• **Excerpted passage**:
=== Section Start ===
Using Digital Stories in the Writing Classroom

Cathleen Rowley

Sometimes I obsess over writing assignments I create for my classes. Should I use a novel or story or essay for a text analysis assignment? What is the best way to explain the researched argument and how many parts should I break the assignment into? But for my WRT 303, the personal essay class, I know my final assignment is going to be a digital story. The digital story is a short film that can combine videos, photographs, music, sound effects, and narration. It’s an assignment that I think has a lot of value for the student in that it is a new and compelling approach to the personal essay.

In WRT 303, the subject of the course is  the personal essay. The assignments I use in my course include short informal writings, two longer personal essays, a personal statement and a digital story. A digital story can be used for other purposes–such as arguments or informational pieces, but I will be discussing using it for personal essays. In an earlier post on this blog, Rita Nezami provided compelling  reasons to teach the personal essay.  The personal essay itself is a somewhat ambiguous form and can take many shapes. In the introduction for The Art of the Personal Essay, it takes Phillip Lopate thirty-two pages  to try and define exactly what constitutes a personal essay.  One of the points  Lopate makes is that, “the essayist attempts to surround a something–a subject, a mood, a problematic irritation–by coming at it from all angles, wheeling and diving like a hawk, each seemingly digressive spiral actually taking us closer to the heart of the matter” (xxxviii). His idea of getting at the subject from different angles ties in neatly to the digital story. The story can include images, text, narration, and music–all of which can help lead to the center or the heart of a story.
=== Section End ===
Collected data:
=== Section Start ===
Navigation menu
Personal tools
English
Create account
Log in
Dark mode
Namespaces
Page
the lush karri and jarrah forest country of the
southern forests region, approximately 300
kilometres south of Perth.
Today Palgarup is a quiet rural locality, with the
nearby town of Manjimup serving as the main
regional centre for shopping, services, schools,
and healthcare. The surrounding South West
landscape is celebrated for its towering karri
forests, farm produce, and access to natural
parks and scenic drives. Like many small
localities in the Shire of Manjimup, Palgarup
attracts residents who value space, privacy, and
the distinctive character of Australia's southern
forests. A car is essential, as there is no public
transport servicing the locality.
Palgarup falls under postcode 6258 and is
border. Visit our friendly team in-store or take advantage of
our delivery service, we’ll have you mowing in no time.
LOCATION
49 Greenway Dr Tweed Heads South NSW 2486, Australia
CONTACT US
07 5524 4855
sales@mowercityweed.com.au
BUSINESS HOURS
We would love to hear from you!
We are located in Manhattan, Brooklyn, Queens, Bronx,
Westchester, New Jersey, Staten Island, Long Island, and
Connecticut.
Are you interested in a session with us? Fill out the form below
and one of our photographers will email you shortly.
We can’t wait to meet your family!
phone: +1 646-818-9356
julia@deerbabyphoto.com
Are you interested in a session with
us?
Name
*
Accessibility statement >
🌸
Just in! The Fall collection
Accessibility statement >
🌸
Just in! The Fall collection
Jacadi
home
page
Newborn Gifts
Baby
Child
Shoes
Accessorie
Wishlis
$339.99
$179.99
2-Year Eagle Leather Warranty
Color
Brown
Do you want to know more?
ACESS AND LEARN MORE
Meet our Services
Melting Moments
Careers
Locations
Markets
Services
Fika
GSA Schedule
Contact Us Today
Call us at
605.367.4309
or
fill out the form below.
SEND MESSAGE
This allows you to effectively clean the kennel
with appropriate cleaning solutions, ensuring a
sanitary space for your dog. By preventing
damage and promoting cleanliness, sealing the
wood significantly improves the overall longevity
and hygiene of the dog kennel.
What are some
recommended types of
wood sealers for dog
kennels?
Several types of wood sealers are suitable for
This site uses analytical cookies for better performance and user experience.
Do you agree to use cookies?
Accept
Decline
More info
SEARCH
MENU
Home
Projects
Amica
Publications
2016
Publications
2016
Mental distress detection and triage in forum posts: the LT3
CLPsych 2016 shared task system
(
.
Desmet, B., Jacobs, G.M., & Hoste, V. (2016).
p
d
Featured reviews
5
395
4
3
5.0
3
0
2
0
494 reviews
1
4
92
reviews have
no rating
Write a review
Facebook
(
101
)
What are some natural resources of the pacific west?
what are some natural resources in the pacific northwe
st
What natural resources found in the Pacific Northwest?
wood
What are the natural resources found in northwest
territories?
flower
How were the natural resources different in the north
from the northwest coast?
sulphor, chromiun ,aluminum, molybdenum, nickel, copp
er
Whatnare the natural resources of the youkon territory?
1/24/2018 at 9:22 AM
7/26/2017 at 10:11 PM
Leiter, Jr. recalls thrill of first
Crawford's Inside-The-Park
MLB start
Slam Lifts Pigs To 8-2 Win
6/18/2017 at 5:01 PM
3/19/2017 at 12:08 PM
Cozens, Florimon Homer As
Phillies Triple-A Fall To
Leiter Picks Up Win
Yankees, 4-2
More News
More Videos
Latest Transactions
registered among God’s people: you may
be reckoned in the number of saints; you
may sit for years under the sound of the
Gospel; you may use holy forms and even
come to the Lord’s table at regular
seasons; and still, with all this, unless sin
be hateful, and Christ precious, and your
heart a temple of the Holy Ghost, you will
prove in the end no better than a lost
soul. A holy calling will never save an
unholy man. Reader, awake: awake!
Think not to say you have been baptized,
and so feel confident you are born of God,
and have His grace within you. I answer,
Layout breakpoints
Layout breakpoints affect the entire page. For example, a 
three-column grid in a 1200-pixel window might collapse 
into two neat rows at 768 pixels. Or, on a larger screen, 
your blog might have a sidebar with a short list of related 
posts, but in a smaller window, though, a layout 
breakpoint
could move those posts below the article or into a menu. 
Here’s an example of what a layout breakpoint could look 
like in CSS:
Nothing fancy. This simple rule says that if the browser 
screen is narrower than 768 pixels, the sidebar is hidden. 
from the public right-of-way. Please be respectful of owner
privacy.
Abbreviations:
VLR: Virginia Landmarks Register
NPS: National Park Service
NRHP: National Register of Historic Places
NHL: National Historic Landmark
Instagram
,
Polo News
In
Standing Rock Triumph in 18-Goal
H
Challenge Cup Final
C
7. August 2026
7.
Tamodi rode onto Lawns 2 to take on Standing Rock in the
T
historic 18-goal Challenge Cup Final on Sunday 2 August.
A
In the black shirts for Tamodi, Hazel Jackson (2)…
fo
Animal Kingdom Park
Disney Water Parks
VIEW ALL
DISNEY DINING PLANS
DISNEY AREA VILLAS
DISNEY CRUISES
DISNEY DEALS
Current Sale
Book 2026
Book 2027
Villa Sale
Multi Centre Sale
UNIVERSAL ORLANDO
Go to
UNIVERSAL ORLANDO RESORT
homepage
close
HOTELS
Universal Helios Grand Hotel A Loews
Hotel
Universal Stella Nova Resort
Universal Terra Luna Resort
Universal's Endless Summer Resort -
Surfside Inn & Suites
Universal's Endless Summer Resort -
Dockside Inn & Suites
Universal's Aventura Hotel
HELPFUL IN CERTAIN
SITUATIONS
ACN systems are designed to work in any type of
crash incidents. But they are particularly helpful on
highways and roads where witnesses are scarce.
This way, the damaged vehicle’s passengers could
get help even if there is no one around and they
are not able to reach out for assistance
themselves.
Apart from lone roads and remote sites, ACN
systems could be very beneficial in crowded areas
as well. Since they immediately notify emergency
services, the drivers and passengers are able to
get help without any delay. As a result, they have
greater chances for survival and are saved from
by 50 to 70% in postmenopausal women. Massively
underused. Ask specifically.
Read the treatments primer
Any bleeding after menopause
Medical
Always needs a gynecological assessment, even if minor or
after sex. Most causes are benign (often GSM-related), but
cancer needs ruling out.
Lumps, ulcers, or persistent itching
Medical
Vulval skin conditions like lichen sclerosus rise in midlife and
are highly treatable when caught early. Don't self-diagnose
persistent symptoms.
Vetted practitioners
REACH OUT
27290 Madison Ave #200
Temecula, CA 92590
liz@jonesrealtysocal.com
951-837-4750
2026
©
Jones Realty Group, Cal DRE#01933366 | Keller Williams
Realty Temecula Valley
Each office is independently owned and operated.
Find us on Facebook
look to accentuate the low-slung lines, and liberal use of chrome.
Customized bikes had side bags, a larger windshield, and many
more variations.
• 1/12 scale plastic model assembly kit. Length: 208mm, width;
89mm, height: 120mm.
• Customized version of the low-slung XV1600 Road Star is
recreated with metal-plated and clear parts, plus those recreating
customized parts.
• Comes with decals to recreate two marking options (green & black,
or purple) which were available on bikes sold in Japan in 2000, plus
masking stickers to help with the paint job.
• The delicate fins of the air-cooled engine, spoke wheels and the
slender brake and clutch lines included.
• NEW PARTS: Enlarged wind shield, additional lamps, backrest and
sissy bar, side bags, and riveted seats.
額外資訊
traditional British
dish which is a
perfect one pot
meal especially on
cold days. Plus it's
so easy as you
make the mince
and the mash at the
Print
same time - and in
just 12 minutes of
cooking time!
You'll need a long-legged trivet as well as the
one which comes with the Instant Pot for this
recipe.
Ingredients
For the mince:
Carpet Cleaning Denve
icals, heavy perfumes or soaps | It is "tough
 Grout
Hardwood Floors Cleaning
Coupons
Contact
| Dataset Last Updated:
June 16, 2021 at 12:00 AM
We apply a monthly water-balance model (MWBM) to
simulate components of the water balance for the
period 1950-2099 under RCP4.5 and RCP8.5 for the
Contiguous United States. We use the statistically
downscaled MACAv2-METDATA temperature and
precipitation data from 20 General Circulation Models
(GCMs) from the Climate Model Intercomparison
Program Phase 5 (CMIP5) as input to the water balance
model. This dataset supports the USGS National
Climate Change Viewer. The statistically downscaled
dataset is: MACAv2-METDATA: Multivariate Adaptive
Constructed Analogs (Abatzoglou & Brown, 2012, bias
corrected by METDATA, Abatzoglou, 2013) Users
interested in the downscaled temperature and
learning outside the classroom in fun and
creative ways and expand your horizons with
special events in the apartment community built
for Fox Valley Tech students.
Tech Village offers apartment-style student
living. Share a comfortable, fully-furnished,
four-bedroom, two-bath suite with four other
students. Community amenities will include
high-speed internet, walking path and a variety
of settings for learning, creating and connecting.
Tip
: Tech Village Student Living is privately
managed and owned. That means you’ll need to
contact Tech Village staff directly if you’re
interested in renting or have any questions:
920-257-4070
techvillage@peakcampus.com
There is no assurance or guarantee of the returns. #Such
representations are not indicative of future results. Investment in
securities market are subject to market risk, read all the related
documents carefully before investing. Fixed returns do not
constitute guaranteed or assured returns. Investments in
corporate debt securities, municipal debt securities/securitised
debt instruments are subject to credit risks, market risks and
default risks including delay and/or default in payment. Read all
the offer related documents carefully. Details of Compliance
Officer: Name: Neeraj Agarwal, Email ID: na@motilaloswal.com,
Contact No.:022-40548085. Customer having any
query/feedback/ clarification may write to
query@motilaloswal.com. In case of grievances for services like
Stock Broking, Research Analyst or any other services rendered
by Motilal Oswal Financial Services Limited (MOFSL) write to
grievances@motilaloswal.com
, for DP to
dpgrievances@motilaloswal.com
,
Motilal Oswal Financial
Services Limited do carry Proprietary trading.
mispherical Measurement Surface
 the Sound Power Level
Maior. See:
=== Section End ===
• **Tasks and exercises**:
- 1) According to the essay on digital stories in the writing classroom, how many pages does Phillip Lopate's introduction to The Art of the Personal Essay take to define a personal essay?
- 2) Pick up the essay on teaching digital stories in the writing classroom after its last sentence and write the next part.

• **Results for each task**:
- 1) Thirty-two pages.

- 2)
When originally planning my 303 course, I was influenced by Cynthia Davidson and Kristina Lucenko who were using digital stories in their classes. They were generous in sharing ideas and examples. There are also links at Writing@Stonybrook  for digital storytelling. which includes a digital storytelling subject guide from the library. To create the stories, students use iMovie or Windows Moviemaker  which are free programs. I schedule library  workshops for sessions on an introduction to digital stories and an introduction to Audacity (a free program for sound).

It is not difficult to make a digital story that looks professional. iMovie and Moviemaker keep becoming more user friendly and make  it easy to make something that looks like a legitimate movie–fade-ins and Ken Burns effects (panning  across images) and titles and transitions. But the films are  completely empty without some kind of intent behind them.

And this is where the writing class comes in. Teaching how to create digital stories  doesn’t turn our class into a filmmaking class. Instead, it gives us an opportunity to talk about issues we have already been considering in class, such as the effects of organization or tone or word choice. Or,  we might consider how to move a story beyond being a journal entry and towards something that readers (and now viewers) will find meaningful. Sometimes we talk about universal human experiences and how a writer is reflecting on those experiences. And  we talk about  using a distinctive voice that sets you apart from other writers. These goals are present in all of the essays assigned, but they take on different meanings in the digital stories.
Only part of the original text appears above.